[EXERCISE AIM] Can you continue the court opinion excerpt on CERCLA causation from the point where it stops?
======== SELECTED EXTRACT ========
First, again, the Court reminds that this is a Motion to Dismiss. The cases cited by Defendants do not involve motions to dismiss. In Kalamazoo, cited by Defendants, the Sixth Circuit Court of Appeals reviewed the district court's grant of summary judgment in favor of defendants. Id. The court affirmed, noting that “in this case, the evidence presented leaves a ‘gap’ that is simply too wide to allow a jury to speculate on the ultimate issue of causation.” Id. at 1073. Thus, while the court in Kalamazoo stated that “plaintiff must establish a causal connection,” even assuming the Sixth Circuit's Kalamazoo causation standard applies, here, on the contrary, RID would only need allege sufficient facts that demonstrate a causal connection between Defendants' release of hazardous substances and Plaintiff's response costs incurred in cleaning them up.8 Moreover, as discussed in

[39 F.Supp.3d 1074]

United States v. Washington State Department of Transportation, the causation standard espoused in Kalamazoo is perhaps inconsistent with the “minimum casual nexus” most courts require under CERCLA; rather, the court in Washington expressed support for the causation approach set forth in Castaic Lake as more consistent with the CERCLA objectives. See United States v. Wash. State Dept. of Transp., No. 08–5722RJB, 2010 WL 4723718, at *3 (W.D.Wash. Nov. 17, 2010) (citing Castaic Lake, 272 F.Supp.2d at 1066).

Although it discusses summary judgment, Castaic Lake is instructive on the causation analysis relevant to the motion to dismiss stage. In Castaic Lake, the court summarized:

[I]n a two-site CERCLA case, the plaintiff meets its burden on summary judgment if it (a) identifies contaminant at its site, (b) identifies the same (or perhaps a chemically similar) contaminant at the defendant's site, and (c) provides evidence of a plausible migration pathway by which the contaminant could have traveled from the defendant's facility to the plaintiff's site. If the plaintiff meets this burden, the defendant must then proffer evidence sufficient to create a genuine issue of fact as to its inability to disprove causation.
======== DATA PROVIDED ========
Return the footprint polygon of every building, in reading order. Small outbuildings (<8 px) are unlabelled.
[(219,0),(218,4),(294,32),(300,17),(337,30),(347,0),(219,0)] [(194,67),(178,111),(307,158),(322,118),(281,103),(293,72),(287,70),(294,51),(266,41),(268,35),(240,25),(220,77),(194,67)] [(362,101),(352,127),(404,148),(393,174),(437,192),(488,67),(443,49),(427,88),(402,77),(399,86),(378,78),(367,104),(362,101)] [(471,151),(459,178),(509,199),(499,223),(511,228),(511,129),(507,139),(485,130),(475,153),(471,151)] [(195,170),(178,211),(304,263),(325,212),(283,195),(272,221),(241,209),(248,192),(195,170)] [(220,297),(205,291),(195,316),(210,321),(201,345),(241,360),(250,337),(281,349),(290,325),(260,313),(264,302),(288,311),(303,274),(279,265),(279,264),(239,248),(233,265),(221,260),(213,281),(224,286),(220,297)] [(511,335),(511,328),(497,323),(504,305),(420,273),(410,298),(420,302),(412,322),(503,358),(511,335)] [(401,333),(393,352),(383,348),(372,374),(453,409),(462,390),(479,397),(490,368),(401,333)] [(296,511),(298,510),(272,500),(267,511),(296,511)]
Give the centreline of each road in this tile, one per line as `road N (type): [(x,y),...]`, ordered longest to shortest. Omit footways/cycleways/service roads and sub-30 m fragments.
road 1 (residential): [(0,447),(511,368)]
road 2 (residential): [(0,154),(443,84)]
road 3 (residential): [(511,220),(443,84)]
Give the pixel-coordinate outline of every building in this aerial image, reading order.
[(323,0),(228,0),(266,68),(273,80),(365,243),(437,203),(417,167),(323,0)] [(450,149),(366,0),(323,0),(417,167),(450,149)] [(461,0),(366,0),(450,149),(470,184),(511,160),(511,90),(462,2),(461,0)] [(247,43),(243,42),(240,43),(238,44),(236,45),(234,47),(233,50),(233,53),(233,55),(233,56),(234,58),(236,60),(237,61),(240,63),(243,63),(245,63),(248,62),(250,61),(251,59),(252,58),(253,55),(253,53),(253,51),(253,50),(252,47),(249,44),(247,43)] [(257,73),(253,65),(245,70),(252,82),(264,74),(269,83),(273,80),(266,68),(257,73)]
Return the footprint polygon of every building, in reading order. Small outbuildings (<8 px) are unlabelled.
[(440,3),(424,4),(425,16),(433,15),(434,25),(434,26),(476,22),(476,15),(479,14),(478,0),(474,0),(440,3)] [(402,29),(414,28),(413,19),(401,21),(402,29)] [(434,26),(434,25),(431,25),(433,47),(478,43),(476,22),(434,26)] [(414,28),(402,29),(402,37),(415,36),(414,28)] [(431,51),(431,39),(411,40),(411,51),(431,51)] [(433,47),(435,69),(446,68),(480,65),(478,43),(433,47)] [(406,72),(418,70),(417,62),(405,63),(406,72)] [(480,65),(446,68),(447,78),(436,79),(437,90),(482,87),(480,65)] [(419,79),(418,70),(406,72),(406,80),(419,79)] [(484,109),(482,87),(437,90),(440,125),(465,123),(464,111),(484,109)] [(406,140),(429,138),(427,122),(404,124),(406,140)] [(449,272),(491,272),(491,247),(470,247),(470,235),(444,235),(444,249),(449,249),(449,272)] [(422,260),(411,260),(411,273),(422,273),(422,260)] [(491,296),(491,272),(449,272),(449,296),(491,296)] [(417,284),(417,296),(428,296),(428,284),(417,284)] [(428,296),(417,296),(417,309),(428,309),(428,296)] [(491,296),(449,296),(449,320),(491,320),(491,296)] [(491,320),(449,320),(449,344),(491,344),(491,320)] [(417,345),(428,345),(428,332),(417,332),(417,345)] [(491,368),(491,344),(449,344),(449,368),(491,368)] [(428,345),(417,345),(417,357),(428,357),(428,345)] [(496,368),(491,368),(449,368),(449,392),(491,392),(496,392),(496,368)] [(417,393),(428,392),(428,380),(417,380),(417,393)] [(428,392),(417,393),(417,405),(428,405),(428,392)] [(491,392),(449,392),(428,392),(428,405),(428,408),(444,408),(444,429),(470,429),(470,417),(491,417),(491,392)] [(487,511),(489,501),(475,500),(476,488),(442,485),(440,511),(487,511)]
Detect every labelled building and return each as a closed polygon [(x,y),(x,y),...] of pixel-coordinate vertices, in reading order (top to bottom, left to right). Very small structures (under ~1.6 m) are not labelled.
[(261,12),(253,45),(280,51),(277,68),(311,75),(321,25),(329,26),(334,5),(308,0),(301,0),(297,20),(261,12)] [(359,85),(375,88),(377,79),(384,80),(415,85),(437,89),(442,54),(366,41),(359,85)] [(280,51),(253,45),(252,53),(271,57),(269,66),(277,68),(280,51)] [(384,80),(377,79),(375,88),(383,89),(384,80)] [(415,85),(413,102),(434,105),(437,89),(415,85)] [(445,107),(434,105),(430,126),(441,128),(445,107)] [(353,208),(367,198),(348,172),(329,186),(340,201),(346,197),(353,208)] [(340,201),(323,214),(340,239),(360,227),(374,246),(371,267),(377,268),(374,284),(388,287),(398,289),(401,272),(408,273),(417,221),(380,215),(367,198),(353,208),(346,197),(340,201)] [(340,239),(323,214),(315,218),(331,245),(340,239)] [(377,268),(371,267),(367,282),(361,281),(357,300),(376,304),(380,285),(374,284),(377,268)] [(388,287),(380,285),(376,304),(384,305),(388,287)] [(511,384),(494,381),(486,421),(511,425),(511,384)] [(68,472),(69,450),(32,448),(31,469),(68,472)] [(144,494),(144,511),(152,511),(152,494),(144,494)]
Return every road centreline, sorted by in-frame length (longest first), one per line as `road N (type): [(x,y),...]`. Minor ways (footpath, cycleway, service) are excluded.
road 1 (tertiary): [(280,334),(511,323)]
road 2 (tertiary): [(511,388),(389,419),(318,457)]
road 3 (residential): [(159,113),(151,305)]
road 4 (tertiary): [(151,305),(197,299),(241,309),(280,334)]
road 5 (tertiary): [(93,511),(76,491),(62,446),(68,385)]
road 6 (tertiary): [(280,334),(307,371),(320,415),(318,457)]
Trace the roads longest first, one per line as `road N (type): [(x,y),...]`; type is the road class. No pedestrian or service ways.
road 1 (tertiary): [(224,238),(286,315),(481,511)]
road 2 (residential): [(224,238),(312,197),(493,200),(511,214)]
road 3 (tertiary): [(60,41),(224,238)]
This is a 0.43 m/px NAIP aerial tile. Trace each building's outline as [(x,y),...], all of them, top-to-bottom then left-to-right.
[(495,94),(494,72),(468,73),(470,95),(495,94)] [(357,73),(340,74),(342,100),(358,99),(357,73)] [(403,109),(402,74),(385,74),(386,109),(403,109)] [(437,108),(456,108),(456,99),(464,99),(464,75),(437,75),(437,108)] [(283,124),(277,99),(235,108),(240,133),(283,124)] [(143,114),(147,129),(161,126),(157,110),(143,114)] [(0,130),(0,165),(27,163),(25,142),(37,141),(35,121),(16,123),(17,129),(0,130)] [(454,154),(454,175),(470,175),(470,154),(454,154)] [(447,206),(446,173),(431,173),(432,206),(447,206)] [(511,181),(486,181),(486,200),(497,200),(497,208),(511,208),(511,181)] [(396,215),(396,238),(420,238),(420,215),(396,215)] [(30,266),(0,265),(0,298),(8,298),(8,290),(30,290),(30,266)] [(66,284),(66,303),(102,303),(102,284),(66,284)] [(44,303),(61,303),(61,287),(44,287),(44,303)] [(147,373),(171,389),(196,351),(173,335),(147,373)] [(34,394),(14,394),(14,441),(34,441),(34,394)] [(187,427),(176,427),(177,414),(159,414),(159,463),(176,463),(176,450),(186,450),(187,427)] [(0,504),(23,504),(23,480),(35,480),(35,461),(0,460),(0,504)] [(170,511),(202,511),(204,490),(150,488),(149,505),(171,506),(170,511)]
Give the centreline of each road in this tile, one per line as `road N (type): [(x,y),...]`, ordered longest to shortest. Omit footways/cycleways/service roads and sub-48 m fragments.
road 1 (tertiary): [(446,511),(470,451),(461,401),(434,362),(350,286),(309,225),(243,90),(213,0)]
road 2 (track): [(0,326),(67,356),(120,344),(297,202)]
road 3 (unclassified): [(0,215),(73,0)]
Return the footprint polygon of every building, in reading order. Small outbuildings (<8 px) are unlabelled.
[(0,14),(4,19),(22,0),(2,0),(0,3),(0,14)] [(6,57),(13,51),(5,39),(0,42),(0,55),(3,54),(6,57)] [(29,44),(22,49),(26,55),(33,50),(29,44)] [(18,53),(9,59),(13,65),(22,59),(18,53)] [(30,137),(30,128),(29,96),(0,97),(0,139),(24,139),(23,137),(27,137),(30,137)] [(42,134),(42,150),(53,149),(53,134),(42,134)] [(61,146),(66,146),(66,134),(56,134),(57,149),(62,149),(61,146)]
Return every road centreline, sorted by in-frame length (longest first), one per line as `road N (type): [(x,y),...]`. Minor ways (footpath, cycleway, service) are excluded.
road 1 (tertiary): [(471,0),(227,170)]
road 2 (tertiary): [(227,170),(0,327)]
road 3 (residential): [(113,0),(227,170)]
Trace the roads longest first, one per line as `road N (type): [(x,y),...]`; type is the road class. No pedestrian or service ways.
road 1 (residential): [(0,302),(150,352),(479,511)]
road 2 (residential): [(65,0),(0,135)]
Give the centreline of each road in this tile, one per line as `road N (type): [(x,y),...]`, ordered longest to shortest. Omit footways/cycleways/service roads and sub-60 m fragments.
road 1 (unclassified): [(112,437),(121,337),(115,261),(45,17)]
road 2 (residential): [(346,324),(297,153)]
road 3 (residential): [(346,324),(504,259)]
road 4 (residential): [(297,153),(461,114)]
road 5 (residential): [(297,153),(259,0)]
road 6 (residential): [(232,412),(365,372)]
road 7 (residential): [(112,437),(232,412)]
========
[IN RESPONSE]
Castaic Lake, 272 F.Supp.2d at 1066.

Here, as to each Defendant, RID has alleged facts as to each of these: RID has alleged (1) that specific VOC Contaminants affect its groundwater wells, (2) that the same VOC Contaminants were released at the Defendants' sites, and (3) a “plausible migration pathway by which the contaminant could have traveled from the defendant's facility to the plaintiff's site” exists.

As to the “plausible migration pathway,” RID has alleged that (1) upon reaching the groundwater table at each of the Defendants' sites, the VOC Contaminants dissolve into the uppermost aquifer where groundwater movement within the region is predominantly controlled by RID's well-pumping (TAC ¶ 54); (2) the contaminated groundwater in all three regional sites is hydrologically connected to the groundwater pumped by RID (id.); (3) the commingled plumes of contaminated groundwater underlying the Defendants' facilities located within the M–52 Site and the WCP Area Sites flow toward and enter the WVBA Site in response to RID's well-pumping from groundwater wells located in the WVBA Site (id.); and (4) the WVBA WQARF Site and the adjacent WCP Area Sites and M–52 Site are all impacted by multiple VOC Contaminants forming a large, commingled plume that is “collectively one of the largest contaminant plumes in the country” (id. ¶ 55). More specifically, RID has alleged that according to the ADEQ's RI Report, “[c]ontributors to this commingled plume include industrial facilities and contaminated groundwater from the east, as regional groundwater flow is generally westward.” (Id. ¶ 45.) RID has included in its Complaint a map demonstrating the direction of the groundwater flow and the relative positions of the sites and RID's wells—thus demonstrating the groundwater plumes impacting and threatening RID's wells and their relative location in relation to the migration of the groundwater. (Id. ¶ 49.)

Accordingly, at this stage of litigation, the Court concludes that RID has alleged sufficient facts to demonstrate a causal

[39 F.Supp.3d 1075]

link between VOC Contamination at Defendants' off-site facilities and the VOC Contamination of its groundwater wells. Therefore, the Court DENIES Defendants' Motion to Dismiss on this basis.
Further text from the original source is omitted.